Texte sélectionné |
###
Ces changements permettent une meilleure compréhension de la nature des composants et de leurs interactions, rendant la carte plus conforme aux principes des cartes de Wardley tout en améliorant sa lisibilité.
Cependant, les conventions de langage, qu'elles soient typographiques ou de nommage, deviennent puissantes au moment où leur usage est largement répandu dans la communauté. C'est pourquoi, dans la situation actuelle où les cartes de Wardley sont encore peu connues, il convient d'ajouter une légende pour correctement communiquer la convention utilisée dans votre carte de Wardley.
2. Légende
Outre l'écriture du langage et ses conventions de typage ou de nommage, s'inspirer d'une autre branche de la représentation visuelle, celle de la cartographie, semble être une option à ne pas écarter. Explorons-la.
Cartographie des espaces, une pratique répandue
Dans les pratiques les plus avancées de cartographie, nous retrouvons, notamment, les cartes géographiques et les cartes topographiques. Ces deux pratiques, qui représentent respectivement les variations horizontales et altimétriques des paysages, sont toujours légendées. La figure ci-dessous expose les différentes évolutions de la cartographie des espaces.
De cette carte, nous pouvons observer deux choses :
- D’après mon analyse, les cartes de Wardley comme les cartes géographiques et topographiques sont des manières de pratiquer la cartographie des espaces ; dans le cadre des cartes de Wardley, c’est la cartographie des espaces économiques.
###
Données à examiner |
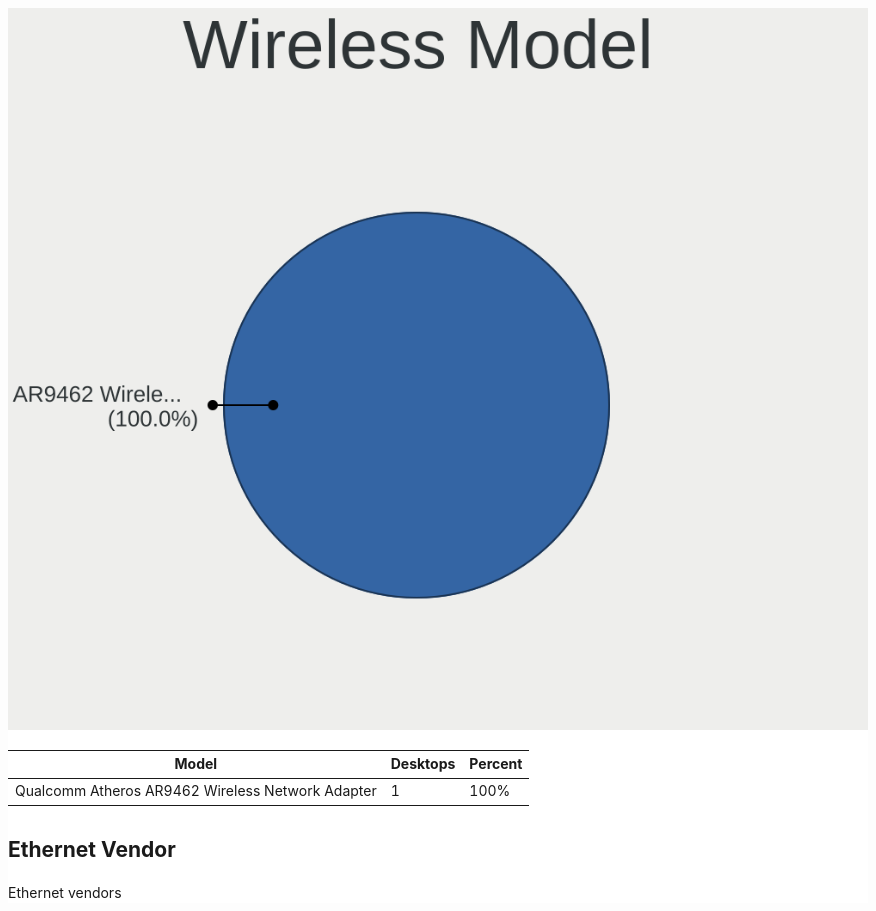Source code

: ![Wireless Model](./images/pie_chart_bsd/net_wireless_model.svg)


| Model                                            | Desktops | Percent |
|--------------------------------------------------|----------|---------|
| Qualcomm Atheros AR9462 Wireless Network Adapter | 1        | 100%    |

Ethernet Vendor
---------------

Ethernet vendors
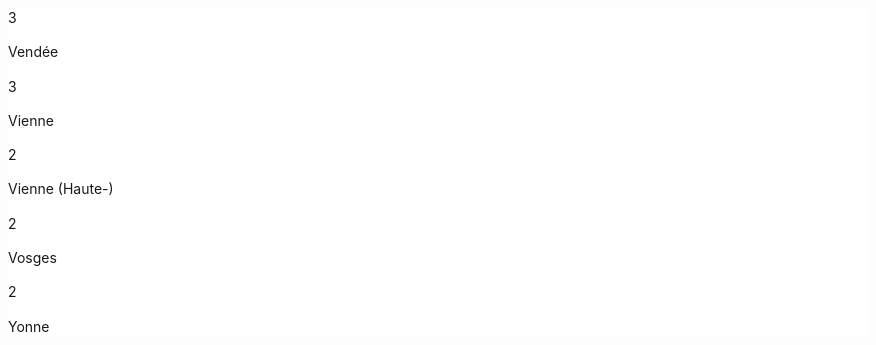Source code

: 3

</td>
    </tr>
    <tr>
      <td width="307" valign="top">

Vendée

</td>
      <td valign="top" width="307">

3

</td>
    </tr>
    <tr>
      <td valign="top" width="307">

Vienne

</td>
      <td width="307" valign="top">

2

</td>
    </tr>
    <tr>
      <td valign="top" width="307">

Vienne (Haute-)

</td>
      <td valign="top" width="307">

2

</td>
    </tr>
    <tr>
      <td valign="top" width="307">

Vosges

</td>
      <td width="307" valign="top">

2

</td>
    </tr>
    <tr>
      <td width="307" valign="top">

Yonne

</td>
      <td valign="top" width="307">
###
Consignes de travail |
Recopiez en entier le texte sur les cartes de Wardley présenté plus haut, sans en changer un seul mot.

Tâche réalisée |
Ces changements permettent une meilleure compréhension de la nature des composants et de leurs interactions, rendant la carte plus conforme aux principes des cartes de Wardley tout en améliorant sa lisibilité.
Cependant, les conventions de langage, qu'elles soient typographiques ou de nommage, deviennent puissantes au moment où leur usage est largement répandu dans la communauté. C'est pourquoi, dans la situation actuelle où les cartes de Wardley sont encore peu connues, il convient d'ajouter une légende pour correctement communiquer la convention utilisée dans votre carte de Wardley.
2. Légende
Outre l'écriture du langage et ses conventions de typage ou de nommage, s'inspirer d'une autre branche de la représentation visuelle, celle de la cartographie, semble être une option à ne pas écarter. Explorons-la.
Cartographie des espaces, une pratique répandue
Dans les pratiques les plus avancées de cartographie, nous retrouvons, notamment, les cartes géographiques et les cartes topographiques. Ces deux pratiques, qui représentent respectivement les variations horizontales et altimétriques des paysages, sont toujours légendées. La figure ci-dessous expose les différentes évolutions de la cartographie des espaces.
De cette carte, nous pouvons observer deux choses :
- D’après mon analyse, les cartes de Wardley comme les cartes géographiques et topographiques sont des manières de pratiquer la cartographie des espaces ; dans le cadre des cartes de Wardley, c’est la cartographie des espaces économiques.